Незнакомец немного подумал.
– Грабоид, – выдал он ещё вариант.
– Извини, не знаю таких, – сказал Гербес.
– Мы доставим вас тёплыми.
– Куда?
– Это неважно, но мы доставим вас по прямому назначению. Съешь ещё этих мягких булок, да выпей чаю. Перед смертью это настраивает на необходимую для духовного просветления волну.
Гербес оглянулся на товарищей.
– Я не понимаю, что он несёт?!
– Он сказал, у него переводчик барахлит, – сказал Броккен. – Может, в этом всё дело?
– Всё дело в том, что он сказал, что убьёт нас. Неоднократно сказал. И постоянно упоминает смерть. Это как-то напрягает, – сказал Жим-Жим. – Я чувствую себя не в своём скафандре.
– Мы доставим вас тёплыми, – настойчиво повторил незнакомец таким успокаивающим голосом, как будто это было что-то хорошее.
– А если мы не хотим никуда доставляться? – спросил Жим-Жим.
– Или холодными, это неважно, – развил мысль незнакомец. – Таков путь. Таков ход вещей. Такова жизнь.
– Какой ещё путь? – нахмурился Гербес.
– Таков путь, – повторил незнакомец. Я - нормовец, оружие - часть меня и моей политики. Я горд этим. Мы будем вас убивать, а вы берегите нервы и будьте счастливы.
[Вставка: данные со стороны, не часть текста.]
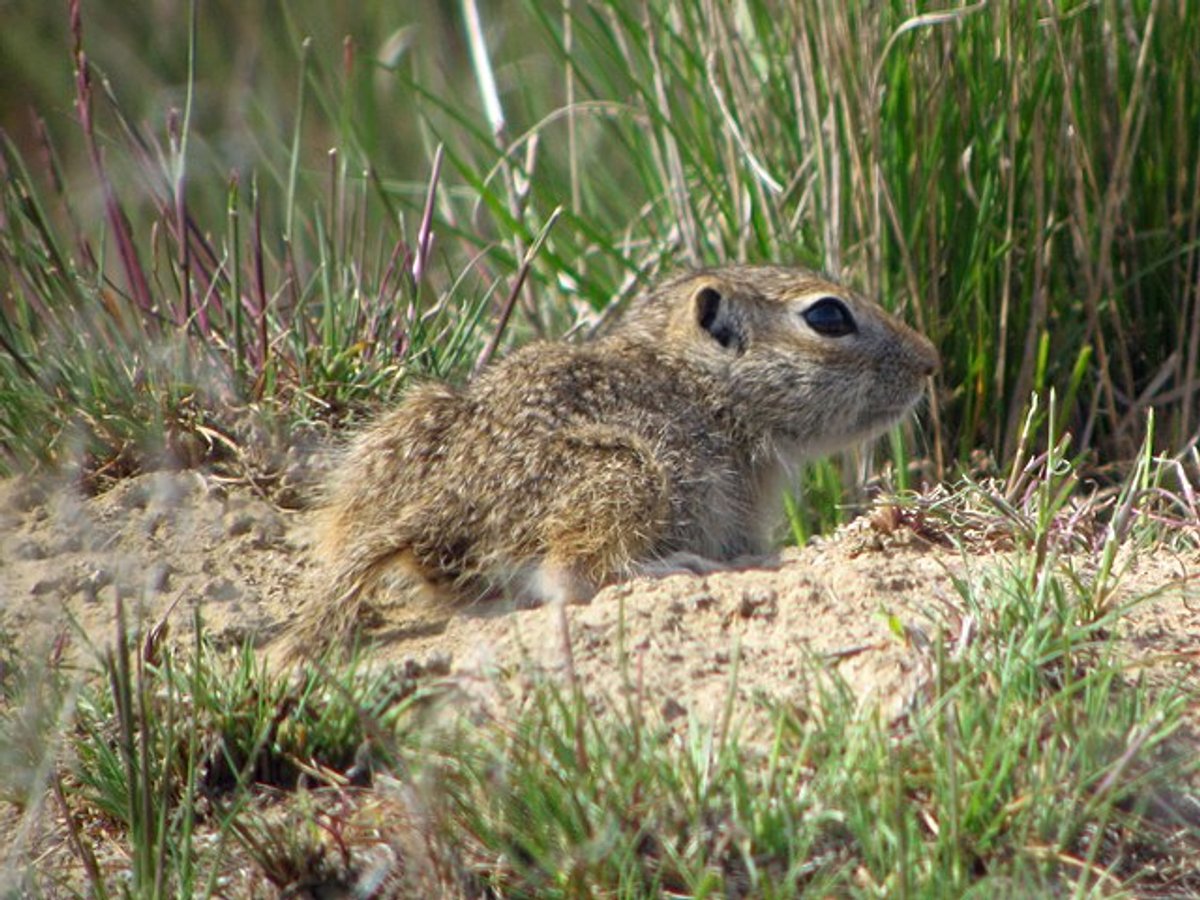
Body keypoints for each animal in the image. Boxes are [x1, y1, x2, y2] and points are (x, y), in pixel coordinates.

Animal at [300, 265, 938, 647]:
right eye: (828, 316)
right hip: (628, 473)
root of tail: (439, 510)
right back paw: (675, 568)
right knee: (571, 576)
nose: (930, 361)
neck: (707, 384)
– Извини, но твой переводчик совсем плоха, – сказал Гербес дрогнувшим голосом.
Незнакомец снова постучал по диску указательным пальцем. В этот раз диск ответил писком.
– Твоё имя станет легендой, – продолжил незнакомец. – Я убиваю за малейшее движение, поэтому убиваю, пока не перестанет двигаться. На меньшее я не согласен. Ваша доля незрима и обязательна к исполнению. Без паники, мы всего лишь убьём вас.
– За что?! – в отчаянии вскричал Гербес.
– Таков путь, – коротко ответствовал незнакомец, взял в руки винтовку, которая лежала возле него на платформе, и передёрнул затвор.
Остальные на платформах последовали его примеру. Говоривший направил винтовку на Гербеса и сказал:
– Мы не можем договориться словами. Тогда заговорят ружья святого Авалона. Сейчас мы сделаем вас холодным мясом по рецепту моей бабушки. Я люблю свою бабушку. А вы любите своих бабушек, несанкционированные негодяи?
– А ну все на пол! – истошно взревел незнакомый голос за спиной Броккена, Гербеса и червяка Жим-Жима.
– На землю! Гум проснулся! – скомандовал Жим-Жим и, подавая наглядный пример, рухнул в траву.
Раздумывать было некогда. Броккен и Гербес тоже упали в траву.
– Первому игроку приготовиться! – кровожадно рявкнул Гум. – Первый игрок готов!
С этим воплем зелёный лысый алкаш ловко выпрыгнул из коляски и уже во время прыжка во всём своём макспэйновом великолепии открыл стрельбу из своего сексуально озабоченного шестизарядника.
Всего раздалось шесть выстрелов. Незнакомцев с плохим переводчиком во главе тоже было шестеро. Гумбалдун ни разу не промахнулся. Все шестеро в чёрной фрагментированной броне попадали на свои платформы, некоторые скатились на землю.
– Развели тут болтовню. – Гумбалдун почесал висок дулом шестизарядника, зевнул и сонно оглядел оставшихся в живых. – У нас в Гимгилимах разговор короткий. Так будет с каждым, кто потревожит мой сон. Правда, проснулся я уже давно. Просто глаза открывать было лень.